Unfortunately, despite the Court's November 7 order and the diligent efforts of the Pro Bono Panel in the last three months, pro bono counsel could not be secured for Plaintiff.
The Court has the authority and discretion to appoint pro bono counsel for Plaintiff, who brings a Title VII claim of employment discrimination, under 42 U.S.C. § 2000e-5(f)(1). See Johnson v. U.S. Dep't of Treasury, 939 F.2d 820, 824 (9th Cir. 1991) (“It is undisputed that the district court had the authority to appoint counsel [under § 2000e-5(f)(1)].... [T]he determination is left to the sound discretion of the district court.”). While almost any litigant would likely benefit from counsel, “[t]here is no constitutional right to appointed counsel for employment discrimination claims ....” Ivey v. Bd. of Regents of Univ. of Alaska, 673 F.2d 266, 269 (9th Cir. 1982); see also Palmer v. Valdez, 560 F.3d 965, 970 (9th Cir. 2009) (“Generally, a person has no right to counsel in civil actions.”).
The Court has exhausted all avenues available to it to secure counsel for Plaintiff, and Plaintiff must continue to represent himself. See, e.g., Mayo v. United States, No. C11-1115, slip op. at 2 (W.D. Wash.
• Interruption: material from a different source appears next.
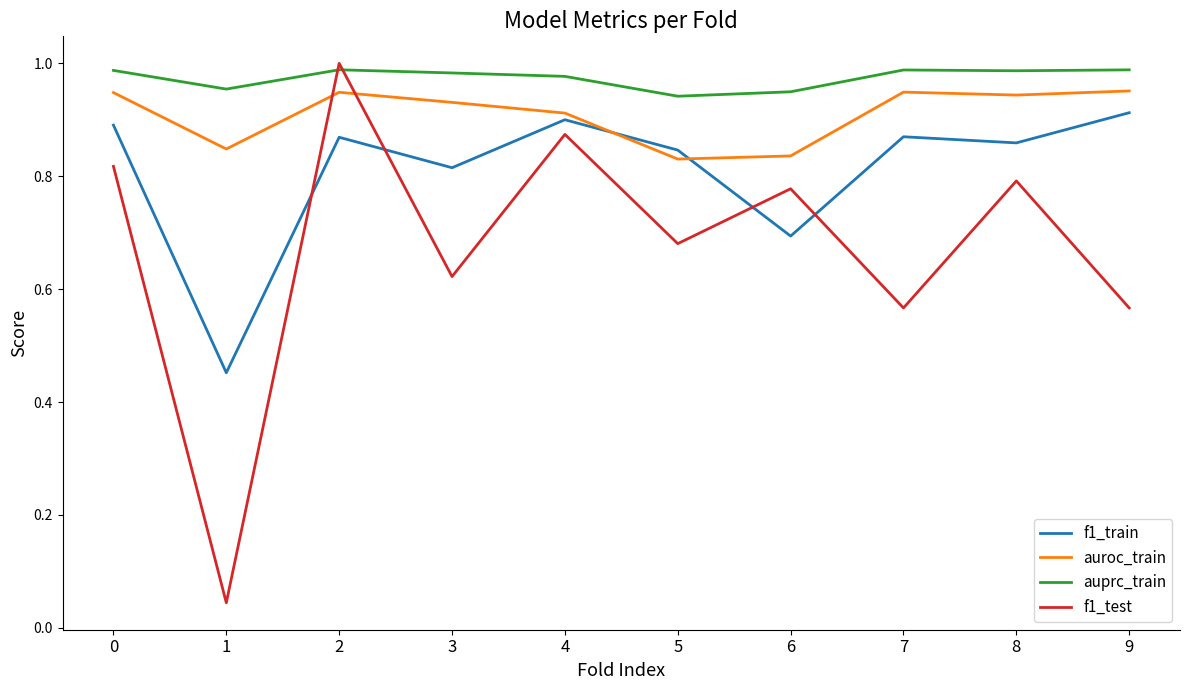

What is the difference between the highest and lowest values at 6?

0.3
Jan. 16, 2013), ECF No. 102 (denying motion to appoint counsel where no pro bono volunteer was found); see also Cooper v. City of Ashland, No. 97-36108, 1999 WL 439427, at *4 (9th Cir. June 22, 1999) (unpublished opinion) (“[T]he selected counsel declined to represent [Plaintiff] and no other pro bono counsel was located .... The district court . . . lacked the authority to require counsel to represent [Plaintiff].” (citation omitted)).
Accordingly, it is hereby ORDERED:
(1) The Court's prior order granting Plaintiff's Motion for Counsel (Dkt. No. 34) is VACATED, and Plaintiff's Motion for Counsel (Dkt. Nos. 6, 23) is DENIED.
(2) Plaintiff must proceed pro se, unless he is able to separately obtain counsel.
Plaintiff may seek court-appointed counsel at a later date upon a change in material circumstances in this case or to seek a limited-scope representation of pro bono counsel. Plaintiff is again cautioned that pro bono counsel cannot be guaranteed.
(3) The stay in this matter is LIFTED. An order for initial case scheduling deadlines will issue separately.